Robert Eggers Didn't Cut Any Corners Creating The Lighthouse's Set

I love movie sets. For films that can afford to do so, building a set unique to the movie being made gives the picture a look all its own. You can design something to make specific images and set pieces you have devised in your mind, rather than adapting your vision to the one location you are able to get for a particular day. Sets offer filmmakers the most control and latitude to make what they want come to life.

Robert Eggers is a director who goes above and beyond when it comes to historical accuracy and an attention to detail. All three of his feature films thus far burst at the seams with exquisite design details from every single department to bring his worlds to life. For Eggers, the worlds he is interested in don't exist anymore. He hasn't made a movie set in the 21st Century. Or even one in the 20th Century for that matter. Eggers buries himself in research of the past and wants to best recreate the environment of the time.

So, for "The Lighthouse," this meant having a titular location that could have plausibly existed in the late 19th Century, and while scouting the northeast of North America, the crew could not find one they were looking for. So ... they had to build their own 1890s lighthouse. Not only did this have to be a historically accurate lighthouse, it had to be one that allowed Robert Eggers to best utilize the black and white film he was working with, as well as the highly unusual 1.19:1 aspect ratio.

No fun in C.G.

The initial plan for "The Lighthouse" was not to build a lighthouse. Creating an entire lighthouse from scratch is costly, and the film only had a reported budget of $11 million, which is not exactly the kind of budget that usually allows for major construction projects. But they just couldn't find a suitable location. Speaking with Vogue, Robert Eggers recalled their journey to the decision to build:

"We were looking all over the place. We started scouting in Nova Scotia, but things were really moving quickly, and we didn't really find anything. Up there people have mailboxes shaped like lighthouses and buoys and lobster traps in their front yard, and I was like, We gotta find it here. I finally found a spot where we could build our tower. Of course people didn't think we were going to go through with it. They were like, 'Oh, you'll build part of it and extend it with C.G.,' but there's no fun in that."

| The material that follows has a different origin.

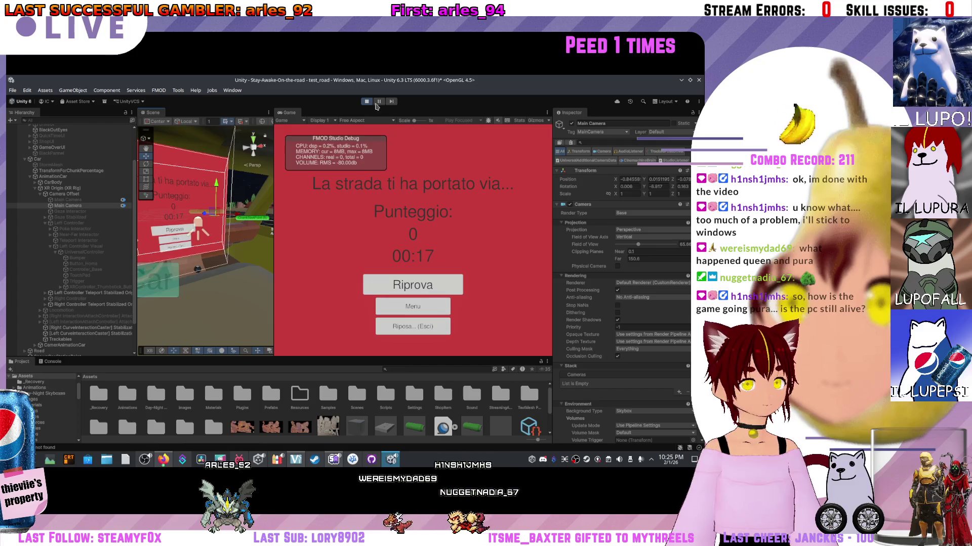
- Exit Play mode, frame the car, and inspect the Gaze Interactor and Main Camera
key(ctrl+p)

Eggers' aversion to CG has been well-documented. He is someone big on tactility and authenticity, and that is just not something you can get easily with digital effects. You can approximate it, but if you can just build a tower, you might as well do it. Having a physical object dictates how you frame shots, how your actors react to their environment, and lets a director know exactly what they are going to capture on camera rather than relying on their imagination to hope it turns out well later. So, as Eggers put it to Rolling Stone, they "just built a 70 foot working lighthouse."

Building for an aspect ratio

Outside of the use of IMAX, aspect ratios are an under-discussed filmmaking element. The size of one's frame dictates how you shoot people, locations, and objects. If you are shooting a close-up in a 2.39:1, anamorphic widescreen, how you frame an actor's face will be completely different than in the 1.33:1 academy ratio due to negative space, type of lens, and depth of field.

"The Lighthouse" is shot in 1.19:1, an aspect ratio that is nearly a perfect square. Because the frame is so unusually narrow for our modern eyes, we perceive it to be a much taller frame than it actually is. This does wonders for capturing a tall structure like a lighthouse, which would be dwarfed in a wide shot with a wider frame. However, the inside of this kind of structure is not as obvious when it comes to framing, and this called for a lot of creative designing and building. Eggers said to The Verge:

"The furniture had to be built to accommodate the aspect ratio — the kitchen table needed to be a certain size where we could get a two-shot on a 50mm lens without blowing the walls out. And the interior of the lighthouse tower — I'm going to give away my secrets here, but we had to be able to move walls, because that is an eight-foot diameter space, and you can't fit an actor and a camera in eight-foot space and do anything with them."

While Eggers is indebted to his research, he is still an artist first and foremost, and being able to understand that all these production elements are in service of an aesthetic whole is part of what makes him such a singular filmmaker. For "The Lighthouse," the only way to make that happen was straight-up building a lighthouse.